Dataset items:
• • •
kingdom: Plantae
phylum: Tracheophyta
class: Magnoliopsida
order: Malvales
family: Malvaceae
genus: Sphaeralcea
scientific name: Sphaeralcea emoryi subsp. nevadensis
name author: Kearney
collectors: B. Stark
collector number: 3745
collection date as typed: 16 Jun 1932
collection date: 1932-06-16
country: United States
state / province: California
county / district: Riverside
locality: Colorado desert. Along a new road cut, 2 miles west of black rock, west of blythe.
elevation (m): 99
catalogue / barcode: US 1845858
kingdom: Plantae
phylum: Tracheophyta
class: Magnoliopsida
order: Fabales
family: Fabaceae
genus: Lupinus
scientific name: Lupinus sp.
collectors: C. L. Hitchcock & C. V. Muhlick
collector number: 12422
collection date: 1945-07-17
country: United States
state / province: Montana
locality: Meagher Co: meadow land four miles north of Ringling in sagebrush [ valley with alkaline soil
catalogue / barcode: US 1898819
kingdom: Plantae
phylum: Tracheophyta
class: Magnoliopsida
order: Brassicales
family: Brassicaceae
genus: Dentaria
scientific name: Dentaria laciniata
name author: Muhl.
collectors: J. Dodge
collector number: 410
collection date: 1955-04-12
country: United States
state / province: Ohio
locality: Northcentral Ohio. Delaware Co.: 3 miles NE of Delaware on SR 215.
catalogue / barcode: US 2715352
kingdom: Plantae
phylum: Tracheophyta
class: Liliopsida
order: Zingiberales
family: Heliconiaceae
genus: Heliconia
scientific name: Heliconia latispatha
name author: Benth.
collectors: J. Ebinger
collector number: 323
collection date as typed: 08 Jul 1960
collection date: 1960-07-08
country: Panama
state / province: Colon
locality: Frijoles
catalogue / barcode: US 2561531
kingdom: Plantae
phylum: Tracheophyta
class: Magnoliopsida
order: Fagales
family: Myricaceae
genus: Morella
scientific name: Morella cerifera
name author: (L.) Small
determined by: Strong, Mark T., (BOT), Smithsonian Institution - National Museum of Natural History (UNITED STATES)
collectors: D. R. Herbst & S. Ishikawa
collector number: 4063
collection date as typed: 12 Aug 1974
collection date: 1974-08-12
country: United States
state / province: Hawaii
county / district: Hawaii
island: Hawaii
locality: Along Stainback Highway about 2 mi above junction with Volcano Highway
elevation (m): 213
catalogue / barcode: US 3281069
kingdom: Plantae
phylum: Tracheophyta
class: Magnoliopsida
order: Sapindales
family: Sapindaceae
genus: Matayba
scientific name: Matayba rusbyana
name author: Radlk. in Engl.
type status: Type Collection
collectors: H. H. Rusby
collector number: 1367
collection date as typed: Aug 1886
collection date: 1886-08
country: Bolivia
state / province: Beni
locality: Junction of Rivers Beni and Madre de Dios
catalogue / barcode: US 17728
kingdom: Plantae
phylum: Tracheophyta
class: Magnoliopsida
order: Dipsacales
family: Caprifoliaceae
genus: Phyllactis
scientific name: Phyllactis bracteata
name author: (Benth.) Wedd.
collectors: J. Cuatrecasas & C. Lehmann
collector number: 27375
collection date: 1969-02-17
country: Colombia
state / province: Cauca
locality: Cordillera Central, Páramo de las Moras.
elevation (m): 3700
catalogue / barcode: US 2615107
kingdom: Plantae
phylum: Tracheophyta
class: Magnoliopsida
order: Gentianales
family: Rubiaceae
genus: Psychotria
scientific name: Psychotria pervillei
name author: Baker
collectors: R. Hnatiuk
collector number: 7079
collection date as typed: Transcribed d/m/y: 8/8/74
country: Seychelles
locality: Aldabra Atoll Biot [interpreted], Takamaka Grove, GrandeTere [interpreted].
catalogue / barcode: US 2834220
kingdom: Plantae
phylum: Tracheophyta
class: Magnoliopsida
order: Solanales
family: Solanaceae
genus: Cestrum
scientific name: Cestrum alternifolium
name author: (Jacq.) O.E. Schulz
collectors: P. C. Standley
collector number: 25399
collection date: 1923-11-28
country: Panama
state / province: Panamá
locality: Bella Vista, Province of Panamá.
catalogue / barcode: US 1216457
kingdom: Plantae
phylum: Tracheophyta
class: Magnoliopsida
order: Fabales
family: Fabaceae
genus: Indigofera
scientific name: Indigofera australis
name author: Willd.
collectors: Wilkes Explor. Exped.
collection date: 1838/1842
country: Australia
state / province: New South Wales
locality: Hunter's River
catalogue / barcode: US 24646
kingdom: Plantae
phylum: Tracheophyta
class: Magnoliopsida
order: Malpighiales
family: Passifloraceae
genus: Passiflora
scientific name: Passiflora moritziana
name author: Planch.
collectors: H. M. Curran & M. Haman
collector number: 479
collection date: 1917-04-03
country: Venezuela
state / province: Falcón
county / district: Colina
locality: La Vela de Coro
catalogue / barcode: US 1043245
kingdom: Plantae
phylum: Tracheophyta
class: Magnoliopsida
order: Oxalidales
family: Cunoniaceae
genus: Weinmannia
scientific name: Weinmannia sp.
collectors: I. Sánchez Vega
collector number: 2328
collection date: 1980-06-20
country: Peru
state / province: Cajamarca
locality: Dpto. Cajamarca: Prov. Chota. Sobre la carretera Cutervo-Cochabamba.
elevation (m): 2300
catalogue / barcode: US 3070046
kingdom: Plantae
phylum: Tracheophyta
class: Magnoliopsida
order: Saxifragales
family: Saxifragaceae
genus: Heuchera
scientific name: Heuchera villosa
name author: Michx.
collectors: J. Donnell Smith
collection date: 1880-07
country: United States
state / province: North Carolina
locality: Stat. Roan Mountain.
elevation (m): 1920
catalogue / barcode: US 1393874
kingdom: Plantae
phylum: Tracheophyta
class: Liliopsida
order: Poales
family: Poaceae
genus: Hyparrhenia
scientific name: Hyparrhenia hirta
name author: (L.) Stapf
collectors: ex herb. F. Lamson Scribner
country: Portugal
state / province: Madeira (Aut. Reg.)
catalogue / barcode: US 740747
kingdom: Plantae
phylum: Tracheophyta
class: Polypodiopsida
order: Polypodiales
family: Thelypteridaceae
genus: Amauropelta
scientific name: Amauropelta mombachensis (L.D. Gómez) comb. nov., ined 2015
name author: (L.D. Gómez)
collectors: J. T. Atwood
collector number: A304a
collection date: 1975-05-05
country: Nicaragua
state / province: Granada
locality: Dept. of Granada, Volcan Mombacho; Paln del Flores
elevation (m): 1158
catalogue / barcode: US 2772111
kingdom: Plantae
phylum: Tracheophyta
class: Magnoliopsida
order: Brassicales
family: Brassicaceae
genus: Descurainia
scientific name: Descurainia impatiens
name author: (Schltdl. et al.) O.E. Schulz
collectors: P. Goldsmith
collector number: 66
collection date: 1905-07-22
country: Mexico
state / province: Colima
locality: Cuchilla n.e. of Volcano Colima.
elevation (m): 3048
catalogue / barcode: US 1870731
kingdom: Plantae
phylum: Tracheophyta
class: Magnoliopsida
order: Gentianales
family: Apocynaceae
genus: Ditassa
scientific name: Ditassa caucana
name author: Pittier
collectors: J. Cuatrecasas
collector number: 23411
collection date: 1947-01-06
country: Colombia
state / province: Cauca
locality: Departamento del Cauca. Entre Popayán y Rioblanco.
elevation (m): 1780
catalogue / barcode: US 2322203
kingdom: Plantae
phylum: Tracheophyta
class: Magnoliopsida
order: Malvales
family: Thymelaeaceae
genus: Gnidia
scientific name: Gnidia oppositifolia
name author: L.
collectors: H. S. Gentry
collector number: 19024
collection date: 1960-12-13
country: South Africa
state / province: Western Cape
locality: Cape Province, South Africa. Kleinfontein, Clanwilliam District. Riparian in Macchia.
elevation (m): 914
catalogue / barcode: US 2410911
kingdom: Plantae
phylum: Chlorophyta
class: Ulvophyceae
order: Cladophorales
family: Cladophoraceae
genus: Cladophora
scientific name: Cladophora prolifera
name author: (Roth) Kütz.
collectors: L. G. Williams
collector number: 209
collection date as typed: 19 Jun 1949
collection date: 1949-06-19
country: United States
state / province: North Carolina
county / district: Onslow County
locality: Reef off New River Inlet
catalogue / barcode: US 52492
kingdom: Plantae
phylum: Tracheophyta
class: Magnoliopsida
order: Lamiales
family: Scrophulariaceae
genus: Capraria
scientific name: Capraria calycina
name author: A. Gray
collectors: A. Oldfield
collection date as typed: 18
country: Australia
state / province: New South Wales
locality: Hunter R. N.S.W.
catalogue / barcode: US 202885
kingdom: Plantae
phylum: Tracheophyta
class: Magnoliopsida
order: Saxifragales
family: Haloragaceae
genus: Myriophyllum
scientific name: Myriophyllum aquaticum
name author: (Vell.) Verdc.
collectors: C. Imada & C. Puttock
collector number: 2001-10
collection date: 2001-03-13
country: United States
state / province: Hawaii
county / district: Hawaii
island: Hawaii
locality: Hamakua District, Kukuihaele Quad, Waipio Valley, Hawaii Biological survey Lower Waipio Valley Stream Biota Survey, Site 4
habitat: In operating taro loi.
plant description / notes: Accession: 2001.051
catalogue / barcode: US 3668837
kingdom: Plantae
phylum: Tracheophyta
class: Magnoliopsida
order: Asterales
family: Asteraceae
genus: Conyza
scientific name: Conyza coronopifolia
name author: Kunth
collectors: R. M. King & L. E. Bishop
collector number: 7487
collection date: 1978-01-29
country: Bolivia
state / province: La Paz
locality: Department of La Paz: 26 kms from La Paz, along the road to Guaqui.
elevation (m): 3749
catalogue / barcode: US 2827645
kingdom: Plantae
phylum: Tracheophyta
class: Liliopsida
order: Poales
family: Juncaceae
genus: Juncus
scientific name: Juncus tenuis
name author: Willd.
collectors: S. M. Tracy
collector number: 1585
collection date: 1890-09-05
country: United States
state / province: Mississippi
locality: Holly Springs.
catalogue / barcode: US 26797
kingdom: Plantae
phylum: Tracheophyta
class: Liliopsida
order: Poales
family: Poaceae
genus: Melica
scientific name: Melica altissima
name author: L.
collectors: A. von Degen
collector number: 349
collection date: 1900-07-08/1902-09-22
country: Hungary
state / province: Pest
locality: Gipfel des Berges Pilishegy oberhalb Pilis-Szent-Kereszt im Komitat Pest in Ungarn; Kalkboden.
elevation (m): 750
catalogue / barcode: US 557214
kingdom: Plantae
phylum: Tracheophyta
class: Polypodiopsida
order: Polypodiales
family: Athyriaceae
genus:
• • •
Directions for this task: Copy out the lines from the one containing "catalogue / barcode: US 2322203" up to and including the one containing "name author: A. Gray".

The output:
catalogue / barcode: US 2322203
kingdom: Plantae
phylum: Tracheophyta
class: Magnoliopsida
order: Malvales
family: Thymelaeaceae
genus: Gnidia
scientific name: Gnidia oppositifolia
name author: L.
collectors: H. S. Gentry
collector number: 19024
collection date: 1960-12-13
country: South Africa
state / province: Western Cape
locality: Cape Province, South Africa. Kleinfontein, Clanwilliam District. Riparian in Macchia.
elevation (m): 914
catalogue / barcode: US 2410911
kingdom: Plantae
phylum: Chlorophyta
class: Ulvophyceae
order: Cladophorales
family: Cladophoraceae
genus: Cladophora
scientific name: Cladophora prolifera
name author: (Roth) Kütz.
collectors: L. G. Williams
collector number: 209
collection date as typed: 19 Jun 1949
collection date: 1949-06-19
country: United States
state / province: North Carolina
county / district: Onslow County
locality: Reef off New River Inlet
catalogue / barcode: US 52492
kingdom: Plantae
phylum: Tracheophyta
class: Magnoliopsida
order: Lamiales
family: Scrophulariaceae
genus: Capraria
scientific name: Capraria calycina
name author: A. Gray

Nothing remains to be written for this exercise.